Wideo: Najgorsza Zasadzka Narcyzmu

Wideo: Najgorsza Zasadzka Narcyzmu
Wideo: Wywiad z narcyzem #Podcast 2024, Kwiecień
Najgorsza Zasadzka Narcyzmu
Najgorsza Zasadzka Narcyzmu
Anonim

„Miłość własna zawsze się skrada,

jak wąż do gryzienia”

(JG Byron)

Wszelkiego rodzaju teksty, z refleksjami na temat narcyzmu, przesiąknięte są ideą głębokiego odrzucenia siebie przez narcyzów i ich niekończącej się chęci wcielenia się w upragniony obraz. Ten obraz wydaje im się twierdzą spokoju i bezpieczeństwa; miejsce, w którym możesz wreszcie odpocząć i zamieszkać. A ten wyścig po pożądanych, jak mówią, jest najważniejszą zasadzką każdego narcyza - przyczyną wszystkich jego nerwicowych załamań, maniakalno-depresyjnych huśtawek i niemożności zatrzymania się i nawiązania kontaktu ze sobą i innymi. A to naprawdę zasadzka. Straszny.

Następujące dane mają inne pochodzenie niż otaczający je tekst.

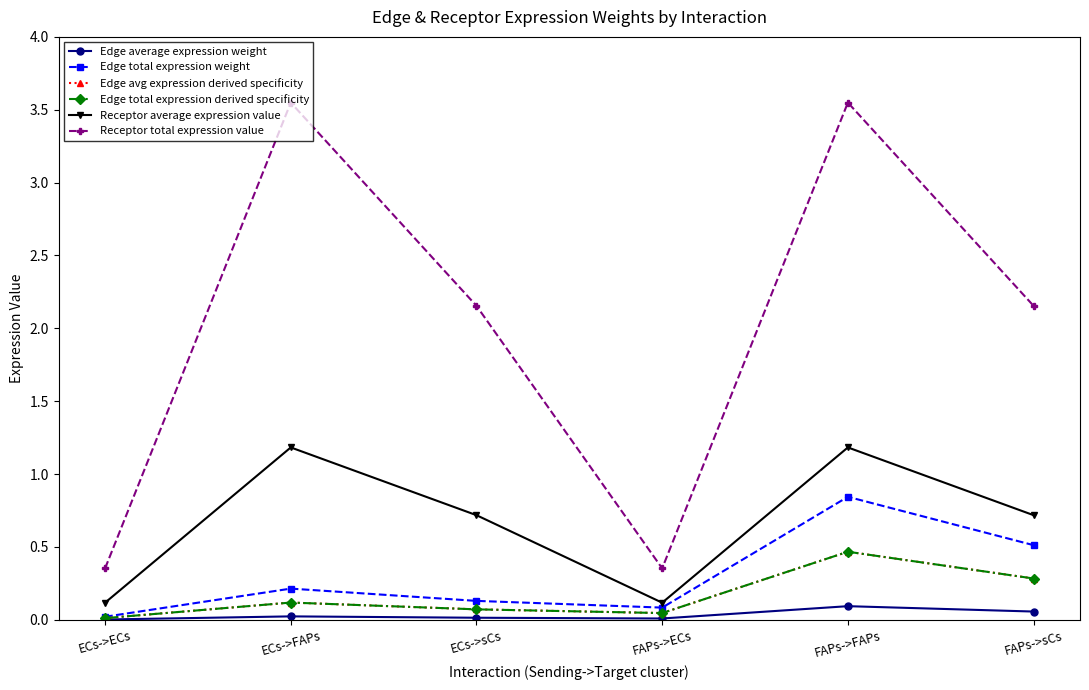

At which category does Edge total expression derived specificity reach its first local peak?

ECs->FAPs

Ale jest, moim zdaniem, jeszcze gorszy. To w niej narcyz zaczyna się załamywać i umierać. Bo ta pierwsza zasadzka dotyczy życia, dążenia i ruchu, oporu i poszukiwania. O przetrwaniu. Ale drugi …

Narcyz w micie umiera, gdy odkrywa swoje odbicie i uświadamia sobie, że oto jest - idealne ucieleśnienie własnego snu. To tutaj zamarza, nie może się ruszyć i umiera z głodu lub tonie, łącząc się ze swoim odbiciem w wodzie…

Urzeczywistnienie jest straszniejsze dla narcyza, tylko urzeczywistnienie może być. Jego świadomość siebie urzeczywistniła. Tutaj, jakbyś mógł tylko zamarznąć ze strachu, aby ruszyć i stracić to, czego chcesz. Ale nie da się zamrozić żywcem - trzeba upaść.

Pamiętaj o tych wszystkich zrealizowanych - narkomanów depresyjnych, alkoholików i samobójców…

Powoduje?

Pierwszą rzeczą, jaka przychodzi mi do głowy, jest to, że nie jest jasne, jak być we wdrożeniu. W ogóle. Narcyz przez całe życie jest do tego przyzwyczajony. Biegnij, walcz, a tu wszystko już jest. Możesz to po prostu wziąć i cieszyć się nim. Ma prawo być tym, kim jest. Prawo do bycia. (Czy to możliwe? Szczerze ??)

Po drugie – prawdziwie dzikim horrorem jest utrata wszystkiego, że nagle wszystko wokół niego lub on sam, który zasługuje na uznanie, akceptację, okaże się fałszem. Pszikom. Bo będzie to równoznaczne z pierwszą kontuzją, która uruchomiła wszystkie te szaleńcze mechanizmy wiecznego biegania - kiedy odebrano im prawo do bycia tym, czym jest. Prawo do bycia.

Horror paraliżujący, horror zabijający głodem, horror, który może utonąć w płytkim stawie.

Jak być?

Nie wiem. W ogóle. Mogę tylko trzymać się blisko, wczuć się w tę grozę, ból i tęsknotę, że wszystko jest takie, że idealne miejsce jest kompletnie niedoskonałe, że tu strasznie, a nawet samotnie, że wygląda na to, że ta dziura w środku jest wieczna i ten strach jest na zawsze i z nim jakoś trzeba się nauczyć tak żyć…

Narcyz zastyga, by nie czuć przerażenia. A jeśli poczujesz przerażenie?